What would you do? Would you try to probe further? Would you worry? Would you ignore it?
I know that at this age they can mix reality and fantasy, and I know they struggle to distinguish between past and present. She would say things like grandma cooked for Peppa Pig and Peppa liked it, she would say that daddy took her to the playground when it fact it was mummy or viceversa, that she went to softplay when she went to the pool or viceversa, that she played with auntie when, in fact, she hasn’t seen auntie in months, etc. Sometimes I specifically probe her to see how she answers, and she often says things which are simply false (typically having just played with someone who she hasn’t seen in a while). All of this I get. But lying about being hit?
I am worried for a number of reasons. What if she starts saying this at the nursery? Or at playdates, etc? Will people think we hit her, when we have never ever ever laid a hand on her? Raised our voices, yes, gave punishments like no icecream, no Peppa Pig on the TV, etc, but never laid a hand on her.
I am also worried because I am not sure where she got that. We most certainly don’t go around slapping each other in our family or circle of friends, and, AFAIK, she has never seen anyone slapping anyone.
Maybe she saw it in some kind of animated film? It’s quite possible that in some of the Disney films she loves watching a princess slaps someone, or something along these lines.
Now that I think of it, I did tap her on her hand a few times (and told her off, explaining why), typically when she tried to get some object we said she shouldn’t, but it was just a tap, with literally the same force you apply when tapping a smartphone screen – and the last time must have been more than 6 months ago. Could it be that?
I most certainly hope that she hasn’t seen this at the nursery; she doesn’t seem stressed nor nervous about going to the nursery, so I strongly hope that’s not the case.
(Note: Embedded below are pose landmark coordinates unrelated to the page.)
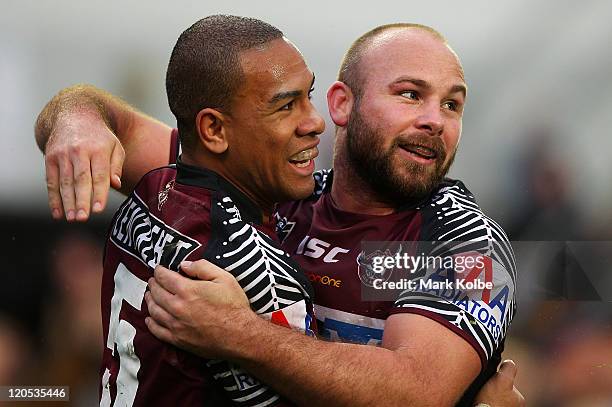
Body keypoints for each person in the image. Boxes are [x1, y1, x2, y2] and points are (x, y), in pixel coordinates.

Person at [36, 19, 524, 406]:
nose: (434, 120)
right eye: (410, 94)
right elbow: (106, 131)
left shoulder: (468, 245)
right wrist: (76, 117)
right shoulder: (277, 186)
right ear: (341, 104)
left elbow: (416, 391)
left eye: (453, 105)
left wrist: (239, 335)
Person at [39, 15, 326, 406]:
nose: (315, 122)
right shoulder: (255, 270)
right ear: (214, 131)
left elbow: (96, 114)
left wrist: (76, 113)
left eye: (309, 95)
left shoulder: (154, 184)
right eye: (287, 106)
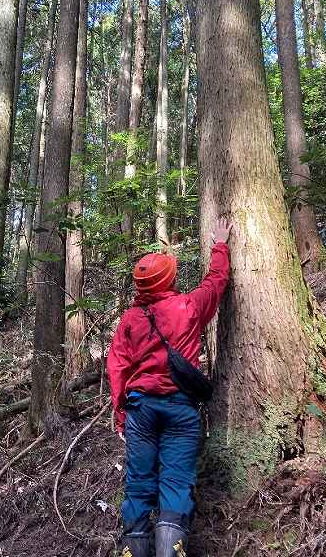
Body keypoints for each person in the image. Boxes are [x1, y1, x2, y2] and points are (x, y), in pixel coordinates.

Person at [108, 218, 232, 557]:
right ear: (169, 279)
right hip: (180, 408)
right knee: (176, 482)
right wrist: (220, 245)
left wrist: (121, 415)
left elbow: (117, 367)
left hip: (141, 411)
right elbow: (216, 282)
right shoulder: (188, 308)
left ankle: (134, 549)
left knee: (137, 484)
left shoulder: (129, 321)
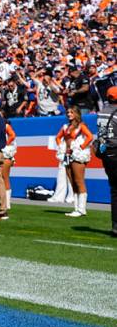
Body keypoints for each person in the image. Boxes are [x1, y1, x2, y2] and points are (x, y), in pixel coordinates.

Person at [58, 106, 94, 218]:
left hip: (77, 155)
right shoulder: (65, 126)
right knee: (72, 182)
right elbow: (58, 138)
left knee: (79, 181)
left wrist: (80, 147)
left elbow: (90, 137)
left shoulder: (81, 126)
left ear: (76, 114)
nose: (69, 114)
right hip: (67, 155)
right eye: (68, 112)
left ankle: (82, 209)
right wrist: (62, 147)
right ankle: (76, 208)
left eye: (71, 112)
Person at [92, 86, 117, 236]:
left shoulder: (102, 112)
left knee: (114, 190)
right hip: (116, 150)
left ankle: (115, 225)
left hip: (106, 154)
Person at [2, 120, 16, 213]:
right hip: (4, 155)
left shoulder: (7, 128)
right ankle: (3, 201)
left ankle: (7, 203)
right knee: (1, 178)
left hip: (7, 156)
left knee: (4, 177)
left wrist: (4, 145)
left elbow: (13, 136)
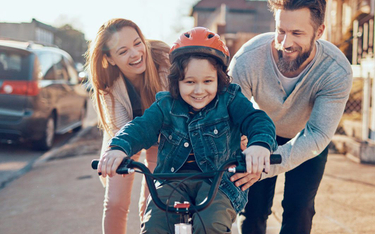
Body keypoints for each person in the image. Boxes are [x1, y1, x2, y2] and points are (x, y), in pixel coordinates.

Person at [97, 27, 278, 233]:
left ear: (219, 79)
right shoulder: (165, 105)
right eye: (190, 82)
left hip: (218, 183)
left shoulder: (230, 100)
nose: (199, 90)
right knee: (154, 225)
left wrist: (259, 145)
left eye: (208, 81)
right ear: (177, 81)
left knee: (210, 224)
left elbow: (257, 120)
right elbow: (140, 127)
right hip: (170, 181)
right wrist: (119, 147)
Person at [228, 0, 353, 233]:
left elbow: (318, 133)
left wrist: (265, 168)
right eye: (281, 31)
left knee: (299, 208)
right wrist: (245, 146)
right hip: (260, 135)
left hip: (309, 136)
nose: (285, 43)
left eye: (297, 33)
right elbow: (231, 114)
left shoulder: (336, 70)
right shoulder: (248, 58)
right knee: (252, 209)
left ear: (319, 31)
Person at [85, 18, 170, 234]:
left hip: (165, 134)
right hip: (126, 135)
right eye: (122, 51)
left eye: (137, 43)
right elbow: (122, 133)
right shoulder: (108, 83)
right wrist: (117, 153)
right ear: (110, 59)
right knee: (115, 203)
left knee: (153, 202)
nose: (135, 53)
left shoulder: (165, 63)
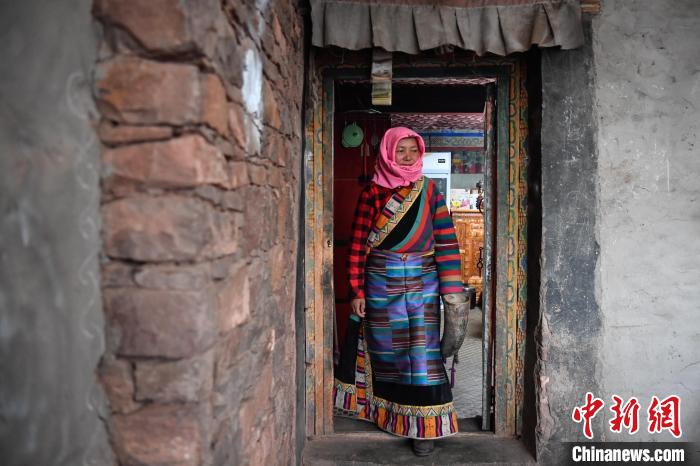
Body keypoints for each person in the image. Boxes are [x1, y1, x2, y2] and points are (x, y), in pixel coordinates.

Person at [333, 127, 465, 456]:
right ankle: (387, 415)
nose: (406, 157)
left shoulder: (429, 191)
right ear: (388, 154)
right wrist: (357, 291)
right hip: (380, 282)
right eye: (400, 150)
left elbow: (446, 242)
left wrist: (451, 293)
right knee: (385, 353)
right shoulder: (373, 192)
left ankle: (424, 429)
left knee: (423, 356)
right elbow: (358, 245)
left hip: (423, 283)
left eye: (412, 150)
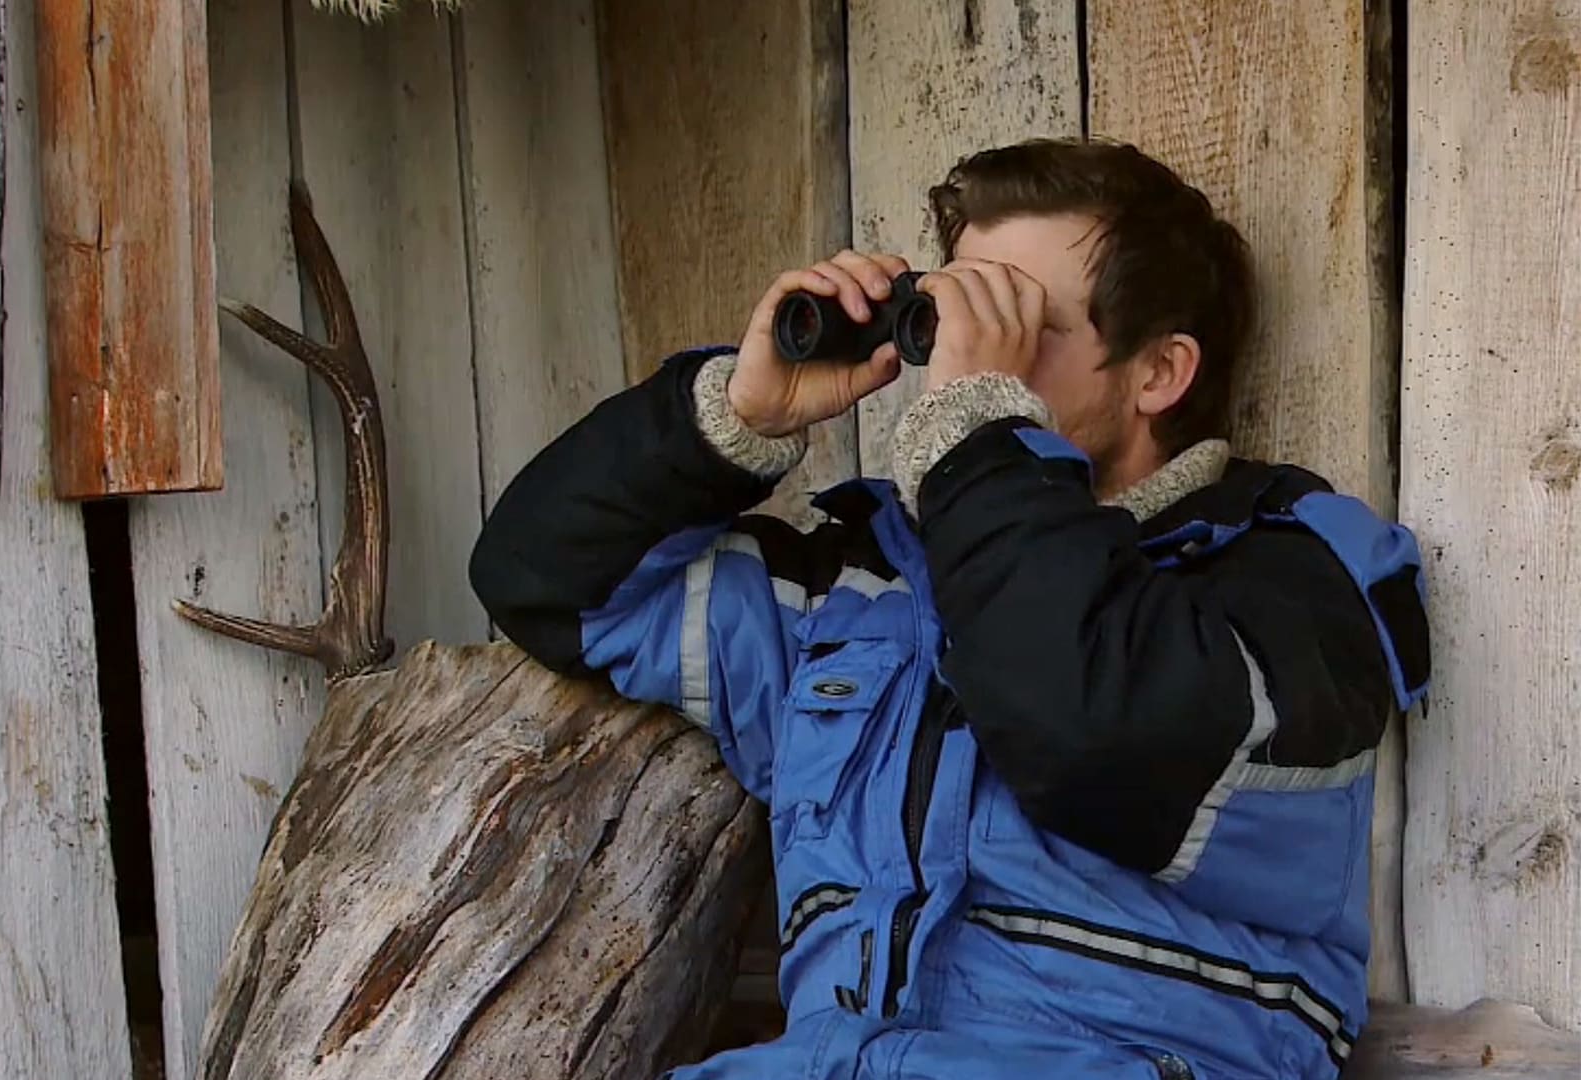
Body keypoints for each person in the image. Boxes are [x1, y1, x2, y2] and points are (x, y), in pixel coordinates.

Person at [468, 138, 1430, 1080]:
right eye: (956, 314)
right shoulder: (855, 592)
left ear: (1158, 372)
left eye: (1018, 323)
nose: (967, 360)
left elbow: (1091, 728)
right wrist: (736, 415)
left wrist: (978, 440)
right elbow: (545, 581)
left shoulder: (1295, 581)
To be clear, we have no reason whatsoever to suspect nursery teachers are slapping children.
I would probably probe her a little more, children have amazing imagination and often don't realise the precautions they have.
My auntie's son once told his school mummy pushed him down the stairs which led to the social services being called which in that situation is the right thing to do, however after realising how serious it was he revealed he was just talking about a scenario game he made up with his toys. Children don't understand, so maybe try gettting her to speak and realising a little more hitting is wrong. I'd try to avoid words like naughty and even bad sometimes. I'd try emphasis on words such as 'hitting makes people very sad so we shouldn't do that' or lying can make people sad' etc etc. Try and get information on where she even got that scene into her head. I wouldn't be surprised if it was a Disney film, many have 'baddies' and villains in and many seen with weapons and fighting so it's probably came from there. We don't realise how smart children actually are! Good luck 💙
My eldest DD once fell over and grazed her knee badly. This happened during a lovely day out where we were all having fun and for some reason told everyone that asked her how she did it "Daddy pushed me over on purpose". We pre warned nursery the next day and thankfully they believed us.
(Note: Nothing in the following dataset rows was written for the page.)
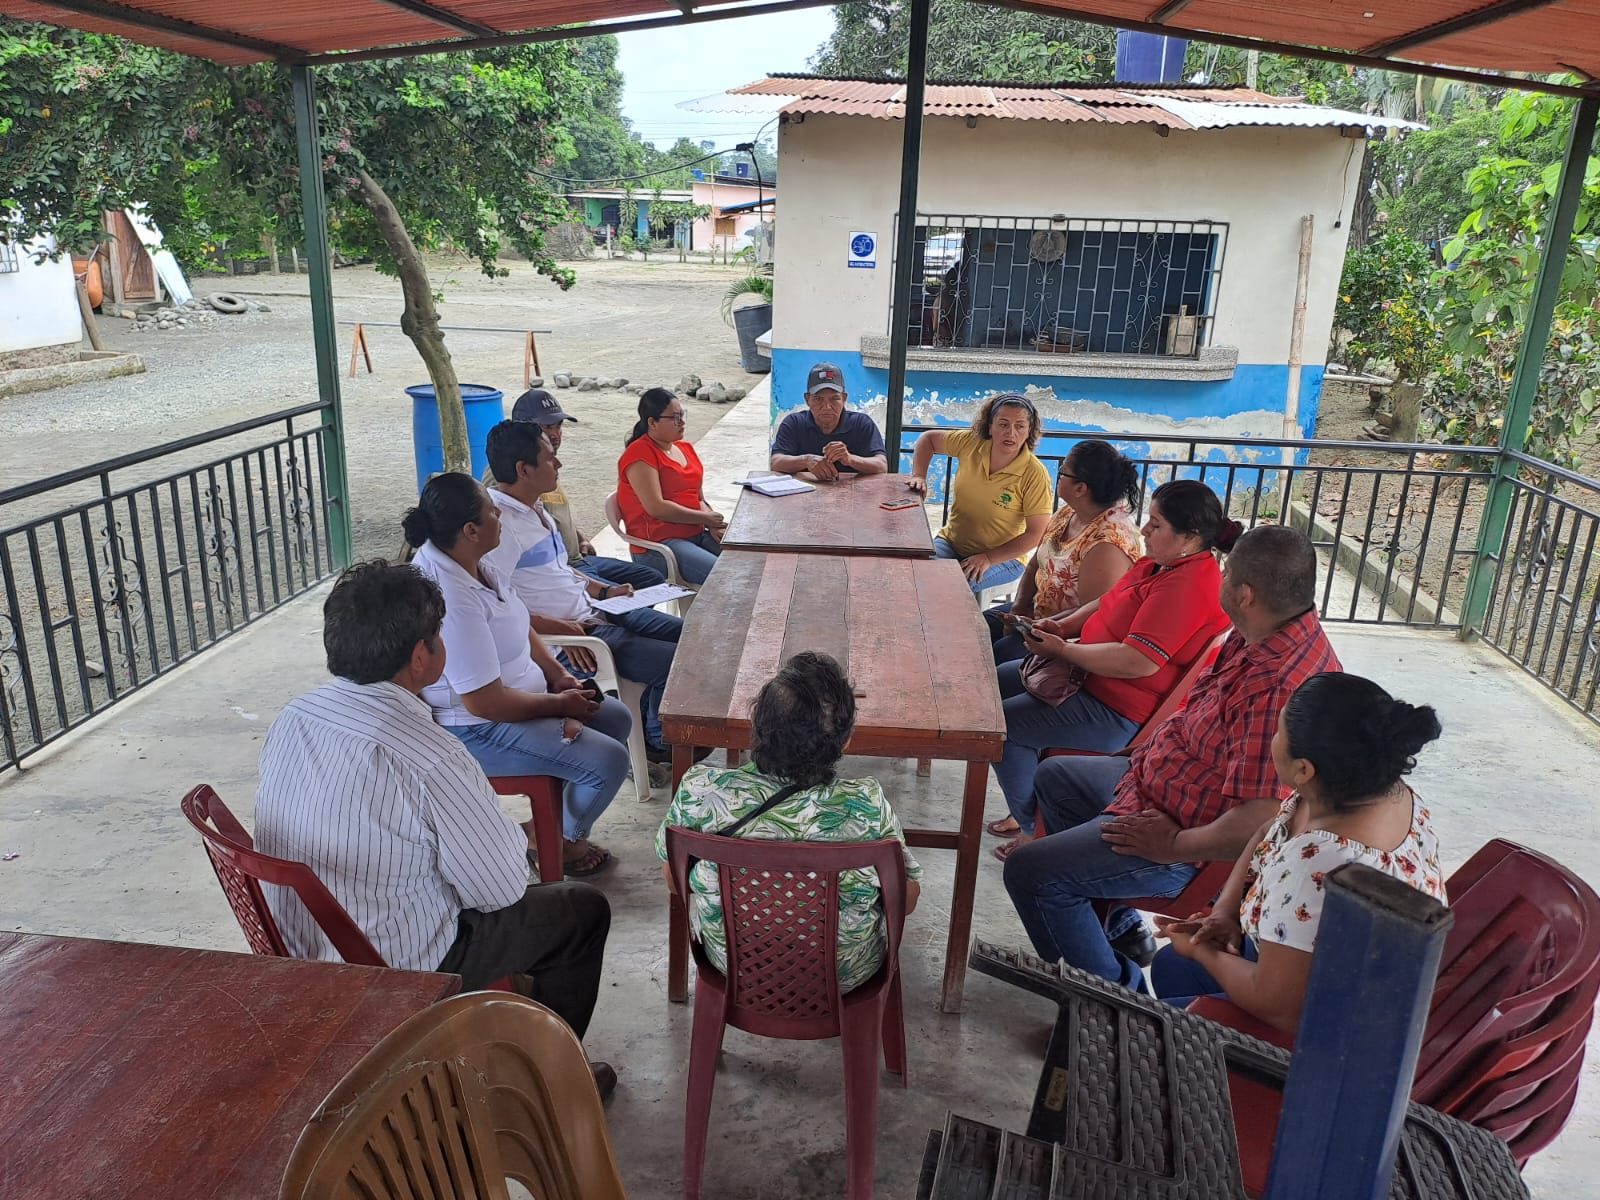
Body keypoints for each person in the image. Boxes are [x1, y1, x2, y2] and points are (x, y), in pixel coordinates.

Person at [253, 562, 615, 1094]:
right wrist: (510, 839)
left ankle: (507, 1036)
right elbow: (500, 890)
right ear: (421, 658)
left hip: (301, 942)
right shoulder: (429, 754)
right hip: (399, 962)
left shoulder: (296, 715)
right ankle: (546, 1085)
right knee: (580, 911)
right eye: (438, 635)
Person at [1002, 524, 1342, 992]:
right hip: (1152, 786)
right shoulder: (1263, 632)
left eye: (1227, 575)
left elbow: (1261, 817)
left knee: (1032, 873)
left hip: (1186, 840)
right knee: (1057, 776)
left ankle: (1116, 999)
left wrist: (1174, 845)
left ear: (1245, 594)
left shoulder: (1278, 684)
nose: (1220, 580)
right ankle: (1114, 925)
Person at [1152, 673, 1445, 1034]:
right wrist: (1225, 910)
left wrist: (1200, 951)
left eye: (1278, 733)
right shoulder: (1362, 788)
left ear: (1304, 769)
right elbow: (1268, 832)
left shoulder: (1318, 862)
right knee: (1170, 965)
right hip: (1291, 957)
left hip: (1321, 1023)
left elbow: (1276, 1007)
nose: (1273, 740)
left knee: (1151, 1018)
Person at [988, 479, 1235, 860]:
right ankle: (1036, 810)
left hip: (1117, 708)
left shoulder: (1191, 584)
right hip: (1088, 678)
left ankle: (1033, 828)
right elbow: (1109, 601)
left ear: (1189, 537)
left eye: (1156, 525)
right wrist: (1062, 628)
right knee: (993, 685)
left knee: (1001, 729)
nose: (1145, 530)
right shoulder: (1160, 564)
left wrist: (1065, 651)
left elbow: (1137, 661)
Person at [404, 472, 632, 877]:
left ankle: (541, 829)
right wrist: (558, 705)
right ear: (471, 530)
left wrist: (557, 675)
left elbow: (519, 619)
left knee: (615, 717)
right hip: (475, 727)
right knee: (608, 761)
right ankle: (559, 840)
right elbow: (484, 702)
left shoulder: (476, 560)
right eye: (492, 512)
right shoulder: (449, 597)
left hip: (518, 699)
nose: (500, 516)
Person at [656, 651, 922, 991]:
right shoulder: (866, 806)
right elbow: (906, 901)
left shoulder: (700, 792)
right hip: (841, 977)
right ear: (845, 742)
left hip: (735, 968)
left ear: (756, 727)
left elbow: (674, 881)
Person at [483, 419, 681, 772]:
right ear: (523, 470)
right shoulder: (500, 528)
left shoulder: (536, 509)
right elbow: (497, 608)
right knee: (677, 663)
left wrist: (603, 589)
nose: (558, 463)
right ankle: (657, 741)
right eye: (549, 458)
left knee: (689, 637)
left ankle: (651, 725)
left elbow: (562, 569)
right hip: (572, 640)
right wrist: (558, 630)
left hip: (596, 610)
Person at [987, 438, 1143, 665]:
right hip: (1036, 616)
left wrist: (1036, 628)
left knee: (998, 653)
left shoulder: (1107, 544)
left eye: (1063, 472)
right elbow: (1035, 564)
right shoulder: (1068, 513)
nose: (1058, 475)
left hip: (1066, 641)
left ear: (1080, 488)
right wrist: (1019, 607)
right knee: (976, 627)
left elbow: (1092, 616)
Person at [505, 386, 666, 592]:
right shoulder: (513, 471)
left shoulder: (547, 463)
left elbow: (555, 515)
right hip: (560, 568)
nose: (555, 434)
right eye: (547, 427)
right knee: (627, 598)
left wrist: (580, 538)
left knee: (651, 579)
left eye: (558, 426)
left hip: (579, 558)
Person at [906, 392, 1054, 596]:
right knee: (917, 575)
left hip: (1004, 558)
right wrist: (919, 475)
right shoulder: (971, 443)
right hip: (952, 543)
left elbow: (1036, 534)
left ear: (1029, 431)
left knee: (950, 586)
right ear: (990, 427)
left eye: (1020, 426)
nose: (1011, 433)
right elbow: (928, 439)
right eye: (1003, 424)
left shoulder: (1034, 474)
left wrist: (989, 558)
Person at [617, 388, 725, 585]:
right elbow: (657, 508)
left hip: (696, 533)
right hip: (659, 545)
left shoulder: (685, 448)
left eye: (682, 415)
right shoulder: (640, 454)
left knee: (748, 562)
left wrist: (713, 524)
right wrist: (705, 518)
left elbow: (698, 498)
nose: (681, 422)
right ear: (652, 422)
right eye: (674, 418)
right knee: (724, 577)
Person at [768, 362, 888, 479]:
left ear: (844, 398)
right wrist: (806, 460)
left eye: (834, 399)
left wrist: (850, 459)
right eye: (818, 399)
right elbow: (776, 462)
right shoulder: (794, 423)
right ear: (807, 399)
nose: (827, 407)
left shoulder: (861, 424)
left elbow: (882, 465)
She has also shouted very loudly in a supermarket "mummy you always hurt me, why are you always hurting me?" We had a serious chat about telling tales and that it might get mummy and daddy into trouble and it stopped.
My youngest is now diving like a premier league footballer whenever she feels she is getting into trouble and shouting that we have hurt her she's a bit young to understand the repercussions of telling tales so I'm not sure what to do really other than not react too much as she's obviously doing it for attention.
I don't really have much advice but just wanted to let you know you are not alone in this!